Four IE Code Execution Vulnerabilities Make Web Browsing Risky



August 14 , 2012 | Posted by Nachreiner | 1 Comment

Four IE Code Execution Vulnerabilities Make Web Browsing Risky

Severity: High


  • These vulnerabilities affect: Internet Explorer 9 (IE 9) and earlier
  • How an attacker exploits them: By enticing one of your users to visit a malicious web page
  • Impact: An attacker can execute code on your user’s computer, often gaining complete control of it
  • What to do: Install Microsoft’s Internet Explorer updates immediately, or let Windows Automatic Update do it for you


As part of today’s Patch Day, Microsoft released a security bulletin describing four new security vulnerabilities that affect Internet Explorer (IE) 9.0 and earlier, running on all current versions of Windows. Microsoft rates the aggregate severity of these new flaws as Critical.

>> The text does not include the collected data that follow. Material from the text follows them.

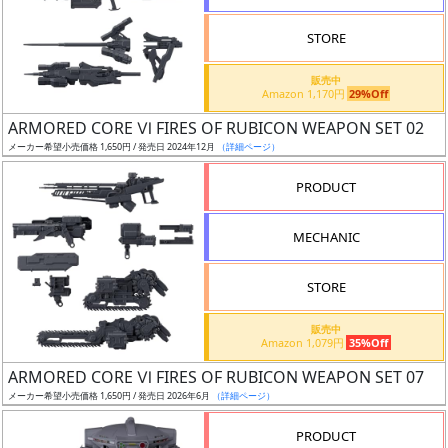
検
STORE
索
販売中
Amazon 1,170円
29%Off
ARMORED CORE Ⅵ FIRES OF RUBICON WEAPON SET 02
グ
メーカー希望小売価格 1,650円 / 発売日 2024年12月
（詳細ページ）
レ
ー
PRODUCT
ド
MECHANIC
ス
STORE
ケ
販売中
ー
Amazon 1,079円
35%Off
ル
ARMORED CORE Ⅵ FIRES OF RUBICON WEAPON SET 07
メーカー希望小売価格 1,650円 / 発売日 2026年6月
（詳細ページ）
PRODUCT
成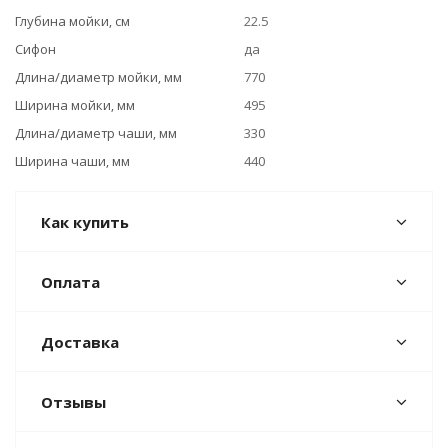
Глубина мойки, см
22.5
Сифон
да
Длина/диаметр мойки, мм
770
Ширина мойки, мм
495
Длина/диаметр чаши, мм
330
Ширина чаши, мм
440
Как купить
Оплата
Доставка
Отзывы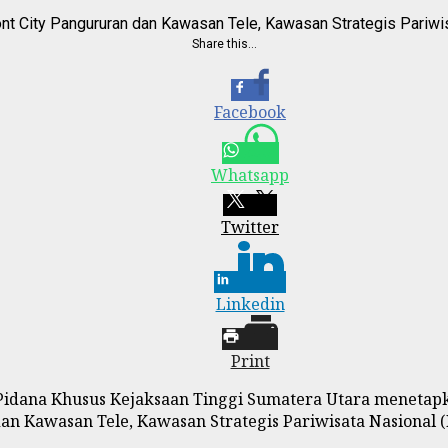
nt City Pangururan dan Kawasan Tele, Kawasan Strategis Pariwi
Share this…
Facebook
Whatsapp
Twitter
Linkedin
Print
idana Khusus Kejaksaan Tinggi Sumatera Utara menetapk
n Kawasan Tele, Kawasan Strategis Pariwisata Nasional 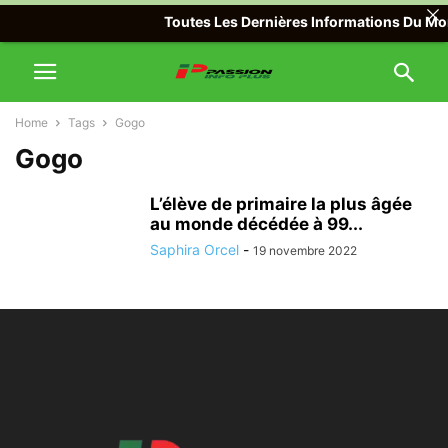
Toutes Les Dernières Informations Du Mond
Home
Tags
Gogo
Gogo
L’élève de primaire la plus âgée
au monde décédée à 99...
Saphira Orcel
-
19 novembre 2022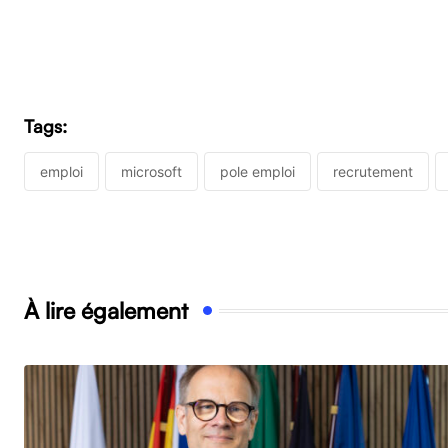
Tags:
emploi
microsoft
pole emploi
recrutement
À lire également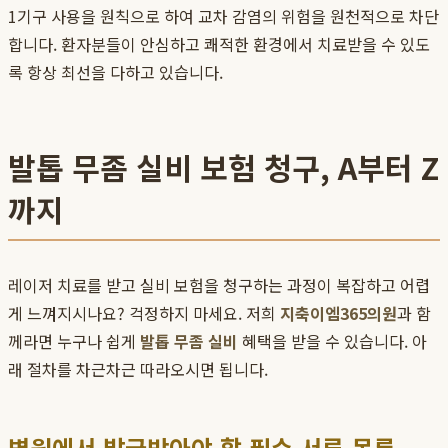
1기구 사용을 원칙으로 하여 교차 감염의 위험을 원천적으로 차단
합니다. 환자분들이 안심하고 쾌적한 환경에서 치료받을 수 있도
록 항상 최선을 다하고 있습니다.
발톱 무좀 실비 보험 청구, A부터 Z
까지
레이저 치료를 받고 실비 보험을 청구하는 과정이 복잡하고 어렵
게 느껴지시나요? 걱정하지 마세요. 저희
지축이엠365의원
과 함
께라면 누구나 쉽게
발톱 무좀 실비
혜택을 받을 수 있습니다. 아
래 절차를 차근차근 따라오시면 됩니다.
병원에서 발급받아야 할 필수 서류 목록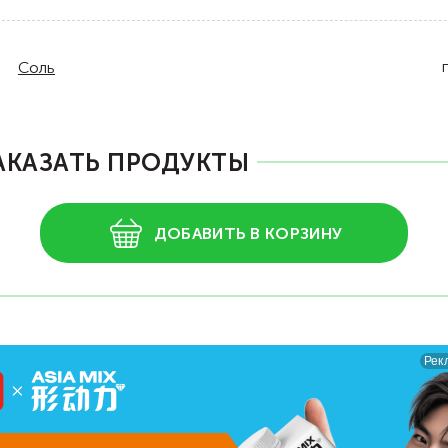
Соль
АКАЗАТЬ ПРОДУКТЫ
ДОБАВИТЬ В КОРЗИНУ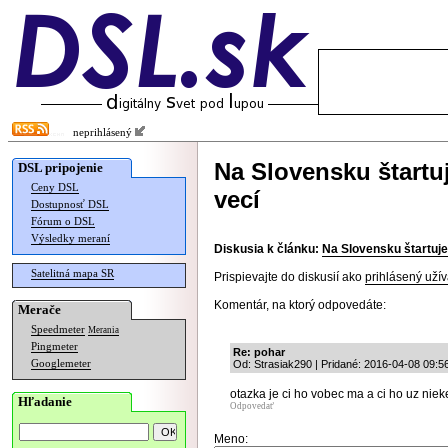
neprihlásený
Na Slovensku štartuj
DSL pripojenie
Ceny DSL
vecí
Dostupnosť DSL
Fórum o DSL
Výsledky meraní
Diskusia k článku:
Na Slovensku štartuje 
Satelitná mapa SR
Prispievajte do diskusií ako
prihlásený užív
Komentár, na ktorý odpovedáte:
Merače
Speedmeter
Merania
Pingmeter
Re: pohar
Googlemeter
Od: Strasiak290 | Pridané: 2016-04-08 09:5
otazka je ci ho vobec ma a ci ho uz nieke
Hľadanie
Odpovedať
Meno: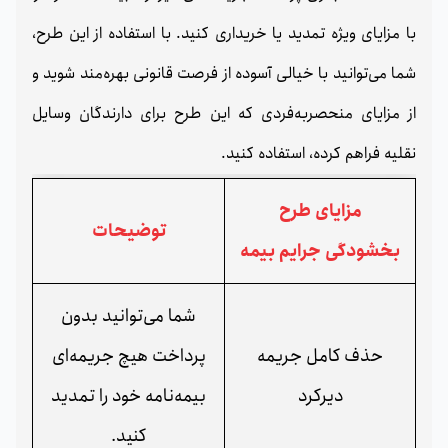
با مزایای ویژه تمدید یا خریداری کنید. با استفاده از این طرح،
شما می‌توانید با خیالی آسوده از فرصت قانونی بهره‌مند شوید و
از مزایای منحصربه‌‌فردی که این طرح برای دارندگان وسایل
نقلیه فراهم کرده، استفاده کنید.
مزایای طرح
توضیحات
بخشودگی جرایم بیمه
شما می‌توانید بدون
حذف کامل جریمه
پرداخت هیچ جریمه‌ای
دیرکرد
بیمه‌نامه خود را تمدید
کنید.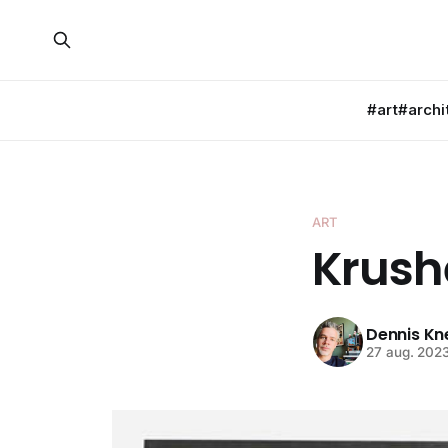
#art
#archi
ART
Krush
Dennis K
27 aug. 202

The four vulnerabilities differ technically, but share the same general scope and impact. In short, they are all “remote code execution” vulnerabilities having to do with how IE handles various specially crafted HTML objects.  If an attacker can lure one of your users to a web page containing maliciously crafted code, he could exploit any one of these vulnerabilities to execute code on that user’s computer, inheriting that user’s privileges. Typically, Windows users have local administrative privileges, in which case the attacker can exploit these flaws to gain complete control of the victim’s computer.

If you’d like to know more about the technical differences between these flaws, see the “Vulnerability Information” section of Microsoft’s bulletin. Details aside, all of these remote code execution flaws pose significant risk to IE users, and allow attackers to launch drive-by download attacks. Attackers often hijack legitimate web sites and force them to serve this kind of malicious web code. So these types of flaws may affect you even when visiting legitimate, trusted web sites.  If you use IE, you should download and install Microsoft’s cumulative update immediately.

Solution Path:

You should download, test, and deploy the appropriate IE updates immediately, or let Windows Automatic Update do it for you. You can find links to the various IE updates in the “Affected and Non-Affected Software” section of Microsoft’s IE security bulletin.

For All WatchGuard Users:

These attacks travel as normal-looking HTTP traffic, which you must allow if your network users need to access the World Wide Web. Therefore, the patches above are your best solution.

That said, WatchGuard’s Gateway Antivirus and Intrusion Prevention Service can often prevent these sorts of attacks, or the malware these attacks try to distribute. We highly recommend you enable our security services on your WatchGuard XTM and XCS appliances.


Microsoft has released patches to fix these vulnerabilities.